Political Strategy for a Permanent Democratic Majority

GOP Whip’s Pandering to Racists Has Republicans Mumbling Lame Excuses

High among the reasons why Republicans don’t get votes from African Americans and others who have a distaste for bigotry is the disturbingly high tolerance too many Republican leaders have for the ugliest forms of racism. The latest example from a Political Bulletin e-blast:

Tuesday saw a substantial increase in the coverage of the controversy surrounding House Majority Whip Steve Scalise – following Monday’s revelation that in 2002 he spoke to an avowedly racist and anti-Semitic group founded by the Ku Klux Klan’s David Duke. All three network newscasts had reports on the developing story, and the controversy is front-page news in the New York Times and the Washington Post.
Most of Tuesday’s coverage portrayed Republicans, and especially the rest of the House Republican leadership, as steadfastly in support of Scalise continuing on in his position – despite the likelihood that the GOP’s efforts to appeal to minority voters will be undermined. Under the headline, “Boehner Stands By GOP Leader Who Spoke To Hate Group,” for example, USA Today reports that Speaker John Boehner characterized Scalise’s decision to speak at the 2002 event featuring conspiracies claiming that the government of Israel was responsible for 9/11 as an “error in judgment.” USA Today also reports that Scalise claims that he “does not recall the event.”
…Many reports indicate that Scalise’s claims that he did not know what group he was addressing, and that he now has no memory of speaking to the group, have been met with widespread skepticism. On Fox News’ Special Report, Rick Leventhal reported that “critics say it doesn’t pass the smell test,” and McClatchy reports that critics, including “influential conservative blogger” Erick Erickson of RedState, said Scalise’s “explanation that he was unaware…that he was speaking to a white supremacist group was a weak one.” Erickson wrote, “How the hell does somebody show up at a David Duke organized event in 2002 and claim ignorance?”
Indeed, according to Roll Call , “A 1999 Roll Call story revealed that Scalise was well-aware of David Duke’s politics, and he seemed to be courting Duke voters.” The Huffington Post added that in a “Monday night interview,” Duke himself “said it seemed a bit strange that Scalise – who had a friendly relationship with Duke’s campaign manager Kenny Knight, the EURO event’s organizer – claims he didn’t know what the group’s message was about.” Duke is quoted as saying, “It would seem to me, it would be likely that he would know.”
Notably, prominent conservatives are among the most vociferous critics of Scalise and Boehner’s defense of the GOP Whip.
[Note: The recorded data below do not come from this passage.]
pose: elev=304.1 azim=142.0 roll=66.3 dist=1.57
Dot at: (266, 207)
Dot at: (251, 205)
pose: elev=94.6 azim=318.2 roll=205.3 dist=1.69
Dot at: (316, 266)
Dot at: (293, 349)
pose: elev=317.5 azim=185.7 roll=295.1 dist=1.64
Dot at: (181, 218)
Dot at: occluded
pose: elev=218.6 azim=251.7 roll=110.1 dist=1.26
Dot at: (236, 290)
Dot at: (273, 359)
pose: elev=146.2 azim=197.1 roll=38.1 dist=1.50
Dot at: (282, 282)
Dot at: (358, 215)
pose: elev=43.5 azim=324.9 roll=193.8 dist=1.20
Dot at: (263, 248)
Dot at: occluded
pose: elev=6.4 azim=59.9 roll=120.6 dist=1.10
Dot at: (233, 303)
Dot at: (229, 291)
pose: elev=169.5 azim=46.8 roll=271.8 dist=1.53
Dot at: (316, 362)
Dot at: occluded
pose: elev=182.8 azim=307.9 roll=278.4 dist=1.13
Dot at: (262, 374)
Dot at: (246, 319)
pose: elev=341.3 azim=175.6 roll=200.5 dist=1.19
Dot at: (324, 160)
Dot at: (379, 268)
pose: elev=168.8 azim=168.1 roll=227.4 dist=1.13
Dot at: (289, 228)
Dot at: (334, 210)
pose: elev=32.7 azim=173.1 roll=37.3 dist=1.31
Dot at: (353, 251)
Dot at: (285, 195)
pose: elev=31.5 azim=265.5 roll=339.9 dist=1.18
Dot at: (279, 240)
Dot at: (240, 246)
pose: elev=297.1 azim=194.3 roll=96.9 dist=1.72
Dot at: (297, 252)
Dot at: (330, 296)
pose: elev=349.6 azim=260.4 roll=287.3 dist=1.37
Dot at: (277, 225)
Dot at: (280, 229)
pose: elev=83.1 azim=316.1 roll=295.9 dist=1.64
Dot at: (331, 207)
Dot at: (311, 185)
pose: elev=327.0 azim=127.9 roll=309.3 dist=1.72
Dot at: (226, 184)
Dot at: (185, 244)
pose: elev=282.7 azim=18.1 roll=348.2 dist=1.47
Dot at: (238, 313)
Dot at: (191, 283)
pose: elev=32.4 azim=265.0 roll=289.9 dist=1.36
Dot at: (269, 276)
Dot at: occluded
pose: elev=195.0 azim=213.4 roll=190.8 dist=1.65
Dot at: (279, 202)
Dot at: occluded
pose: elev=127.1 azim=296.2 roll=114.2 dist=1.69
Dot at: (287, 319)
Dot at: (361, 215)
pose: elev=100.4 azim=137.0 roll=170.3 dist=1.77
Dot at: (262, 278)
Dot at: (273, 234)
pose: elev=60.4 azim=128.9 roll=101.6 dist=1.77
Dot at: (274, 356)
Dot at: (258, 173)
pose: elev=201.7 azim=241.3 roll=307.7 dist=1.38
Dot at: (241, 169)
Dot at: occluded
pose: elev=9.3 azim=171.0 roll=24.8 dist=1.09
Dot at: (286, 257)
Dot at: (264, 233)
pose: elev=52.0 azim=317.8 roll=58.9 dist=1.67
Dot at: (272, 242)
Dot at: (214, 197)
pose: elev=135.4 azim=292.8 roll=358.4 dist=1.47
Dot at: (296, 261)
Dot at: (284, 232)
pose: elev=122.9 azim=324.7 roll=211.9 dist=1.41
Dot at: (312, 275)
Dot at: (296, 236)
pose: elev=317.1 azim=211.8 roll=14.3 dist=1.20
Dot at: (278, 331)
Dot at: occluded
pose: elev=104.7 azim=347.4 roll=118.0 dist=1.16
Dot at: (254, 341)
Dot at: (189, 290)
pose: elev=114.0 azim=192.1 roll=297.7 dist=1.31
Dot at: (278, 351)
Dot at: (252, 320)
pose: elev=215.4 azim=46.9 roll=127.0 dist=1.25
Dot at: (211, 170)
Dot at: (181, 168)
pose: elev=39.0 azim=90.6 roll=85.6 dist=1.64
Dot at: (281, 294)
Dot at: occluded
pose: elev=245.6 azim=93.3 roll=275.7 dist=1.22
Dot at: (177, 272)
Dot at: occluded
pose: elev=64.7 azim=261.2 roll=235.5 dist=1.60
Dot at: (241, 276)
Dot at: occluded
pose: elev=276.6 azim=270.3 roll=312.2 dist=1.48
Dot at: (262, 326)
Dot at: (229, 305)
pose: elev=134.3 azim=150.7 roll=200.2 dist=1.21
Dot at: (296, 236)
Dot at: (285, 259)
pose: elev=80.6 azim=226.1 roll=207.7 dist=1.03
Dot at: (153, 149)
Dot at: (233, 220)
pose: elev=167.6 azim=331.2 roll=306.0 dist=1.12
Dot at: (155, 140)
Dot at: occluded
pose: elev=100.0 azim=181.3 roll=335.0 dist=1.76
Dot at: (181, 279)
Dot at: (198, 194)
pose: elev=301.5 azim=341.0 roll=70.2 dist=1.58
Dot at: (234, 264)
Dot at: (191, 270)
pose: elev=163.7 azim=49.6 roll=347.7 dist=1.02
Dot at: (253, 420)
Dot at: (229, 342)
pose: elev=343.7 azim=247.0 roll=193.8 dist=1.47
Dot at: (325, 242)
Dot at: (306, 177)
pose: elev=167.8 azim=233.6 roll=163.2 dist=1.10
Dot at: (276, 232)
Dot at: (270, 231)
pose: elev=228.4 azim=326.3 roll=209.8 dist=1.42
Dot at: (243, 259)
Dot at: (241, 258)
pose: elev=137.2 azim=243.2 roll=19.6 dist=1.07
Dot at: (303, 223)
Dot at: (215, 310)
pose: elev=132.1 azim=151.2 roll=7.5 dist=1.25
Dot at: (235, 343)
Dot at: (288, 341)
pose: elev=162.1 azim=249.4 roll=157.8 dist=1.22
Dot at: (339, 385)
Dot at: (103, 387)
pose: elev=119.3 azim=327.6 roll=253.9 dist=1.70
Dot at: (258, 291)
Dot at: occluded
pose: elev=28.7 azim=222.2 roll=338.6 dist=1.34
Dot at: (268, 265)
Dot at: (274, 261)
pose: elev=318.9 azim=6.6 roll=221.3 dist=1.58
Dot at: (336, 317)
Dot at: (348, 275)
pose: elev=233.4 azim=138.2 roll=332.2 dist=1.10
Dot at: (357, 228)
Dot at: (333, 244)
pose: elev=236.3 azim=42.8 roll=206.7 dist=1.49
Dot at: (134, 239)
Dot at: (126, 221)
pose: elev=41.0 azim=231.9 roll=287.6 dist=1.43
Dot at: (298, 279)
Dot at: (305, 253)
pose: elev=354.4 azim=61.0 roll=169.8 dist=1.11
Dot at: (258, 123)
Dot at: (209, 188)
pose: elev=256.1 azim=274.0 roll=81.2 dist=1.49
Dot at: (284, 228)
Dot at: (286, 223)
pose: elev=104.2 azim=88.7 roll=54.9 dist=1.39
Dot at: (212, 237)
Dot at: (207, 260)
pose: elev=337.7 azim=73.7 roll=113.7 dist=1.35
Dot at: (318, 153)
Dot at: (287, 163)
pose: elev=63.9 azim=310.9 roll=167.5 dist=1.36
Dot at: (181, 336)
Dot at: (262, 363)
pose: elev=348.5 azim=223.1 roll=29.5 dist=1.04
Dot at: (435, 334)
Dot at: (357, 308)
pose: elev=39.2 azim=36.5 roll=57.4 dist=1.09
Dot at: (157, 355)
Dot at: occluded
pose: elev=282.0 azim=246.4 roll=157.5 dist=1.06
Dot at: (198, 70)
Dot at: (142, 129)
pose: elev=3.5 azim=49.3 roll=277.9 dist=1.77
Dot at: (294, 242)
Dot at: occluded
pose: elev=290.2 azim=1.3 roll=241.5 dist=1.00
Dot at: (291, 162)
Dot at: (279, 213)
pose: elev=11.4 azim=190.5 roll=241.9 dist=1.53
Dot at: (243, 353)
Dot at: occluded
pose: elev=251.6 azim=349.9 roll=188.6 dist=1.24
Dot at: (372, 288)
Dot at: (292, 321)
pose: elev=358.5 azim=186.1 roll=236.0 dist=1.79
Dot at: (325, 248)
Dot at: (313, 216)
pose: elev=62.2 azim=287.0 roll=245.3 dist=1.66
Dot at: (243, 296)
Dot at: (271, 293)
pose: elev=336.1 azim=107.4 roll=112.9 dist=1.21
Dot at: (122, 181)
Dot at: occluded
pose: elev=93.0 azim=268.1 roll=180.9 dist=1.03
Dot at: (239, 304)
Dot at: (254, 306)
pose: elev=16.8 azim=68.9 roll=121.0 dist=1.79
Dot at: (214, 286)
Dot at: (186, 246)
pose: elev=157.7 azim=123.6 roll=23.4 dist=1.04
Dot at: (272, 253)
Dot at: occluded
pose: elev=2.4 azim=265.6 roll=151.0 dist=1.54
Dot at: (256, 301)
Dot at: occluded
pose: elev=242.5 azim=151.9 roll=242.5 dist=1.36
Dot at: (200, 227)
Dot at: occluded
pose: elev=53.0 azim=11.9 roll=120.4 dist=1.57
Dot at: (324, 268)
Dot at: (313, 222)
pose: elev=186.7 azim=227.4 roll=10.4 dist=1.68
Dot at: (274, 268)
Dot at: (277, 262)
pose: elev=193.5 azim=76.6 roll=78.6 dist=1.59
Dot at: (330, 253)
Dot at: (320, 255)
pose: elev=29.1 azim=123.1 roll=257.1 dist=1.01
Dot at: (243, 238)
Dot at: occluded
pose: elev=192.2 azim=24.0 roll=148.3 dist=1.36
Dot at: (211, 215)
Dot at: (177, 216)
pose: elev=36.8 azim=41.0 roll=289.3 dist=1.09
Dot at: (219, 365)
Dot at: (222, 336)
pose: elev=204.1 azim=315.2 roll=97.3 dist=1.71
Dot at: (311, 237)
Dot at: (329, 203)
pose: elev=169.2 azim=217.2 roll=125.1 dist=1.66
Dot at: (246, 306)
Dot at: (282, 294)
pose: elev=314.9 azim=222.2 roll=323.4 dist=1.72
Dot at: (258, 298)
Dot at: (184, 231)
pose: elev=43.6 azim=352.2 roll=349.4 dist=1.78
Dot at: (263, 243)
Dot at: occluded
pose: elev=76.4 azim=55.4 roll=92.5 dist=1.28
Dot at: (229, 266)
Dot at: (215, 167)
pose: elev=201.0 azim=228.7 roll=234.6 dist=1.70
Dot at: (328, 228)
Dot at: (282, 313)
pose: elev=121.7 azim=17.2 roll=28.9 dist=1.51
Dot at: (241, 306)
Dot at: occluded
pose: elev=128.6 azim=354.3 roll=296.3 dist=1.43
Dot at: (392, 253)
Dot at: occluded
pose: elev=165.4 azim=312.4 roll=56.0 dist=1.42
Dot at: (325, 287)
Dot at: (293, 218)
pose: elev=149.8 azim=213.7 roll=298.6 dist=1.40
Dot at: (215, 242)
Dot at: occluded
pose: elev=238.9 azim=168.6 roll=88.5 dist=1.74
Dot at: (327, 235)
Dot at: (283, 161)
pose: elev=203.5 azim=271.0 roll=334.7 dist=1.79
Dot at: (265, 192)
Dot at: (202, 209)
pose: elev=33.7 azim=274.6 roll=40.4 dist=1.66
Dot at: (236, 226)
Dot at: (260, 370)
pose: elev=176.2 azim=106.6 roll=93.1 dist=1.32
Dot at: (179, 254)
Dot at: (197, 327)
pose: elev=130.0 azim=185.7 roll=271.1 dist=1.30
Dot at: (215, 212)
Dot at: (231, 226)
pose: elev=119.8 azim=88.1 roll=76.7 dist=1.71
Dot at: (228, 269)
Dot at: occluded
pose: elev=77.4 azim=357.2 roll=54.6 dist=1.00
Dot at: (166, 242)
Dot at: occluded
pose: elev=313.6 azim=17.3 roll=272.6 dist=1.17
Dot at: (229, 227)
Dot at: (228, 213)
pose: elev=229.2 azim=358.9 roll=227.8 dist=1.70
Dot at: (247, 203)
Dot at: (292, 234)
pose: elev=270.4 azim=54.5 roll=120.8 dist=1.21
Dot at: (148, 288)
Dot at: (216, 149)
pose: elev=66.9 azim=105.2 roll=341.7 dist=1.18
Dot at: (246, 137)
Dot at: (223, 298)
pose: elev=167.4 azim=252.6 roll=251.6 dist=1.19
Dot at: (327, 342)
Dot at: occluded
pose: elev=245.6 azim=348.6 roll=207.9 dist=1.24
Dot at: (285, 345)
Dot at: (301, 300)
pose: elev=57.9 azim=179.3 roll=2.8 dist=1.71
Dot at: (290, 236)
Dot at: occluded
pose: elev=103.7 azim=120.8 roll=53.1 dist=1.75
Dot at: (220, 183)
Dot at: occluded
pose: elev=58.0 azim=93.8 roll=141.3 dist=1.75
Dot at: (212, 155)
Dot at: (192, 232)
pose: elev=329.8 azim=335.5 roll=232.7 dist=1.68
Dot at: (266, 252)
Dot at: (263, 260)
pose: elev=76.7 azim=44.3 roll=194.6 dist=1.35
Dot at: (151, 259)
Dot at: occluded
For instance, Matthew Boyle of Breitbart notes that conservative radio host Mark Levin and Fox News’ Sean Hannity both “are demanding a clean sweep of House GOP leadership, pushing for Boehner, [House Majority Leader Kevin] McCarthy, and Scalise to be removed.” Boyle also reports that Scalise’s “relationship with Duke’s top political hand, Kenneth Knight…last[ed] several years, and involved the top aide to the former KKK head actually campaigning for Scalise.” According to Boyle, “A top GOP aide with longtime ties to the Louisiana GOP delegation” says “rumors about Scalise’s close relationship with Duke’s top aide have been circling…at high levels in Louisiana for years.”

Not the first time a prominent Republican has been outed for flirting with overt racism. See Pauls, Ron and Rand, or even Reagan, Ron. Back then Republicans thought they could play footsie with racists and anti-semites under the radar. Those days are over and Scalise should have had the smarts to get a clue by 2002.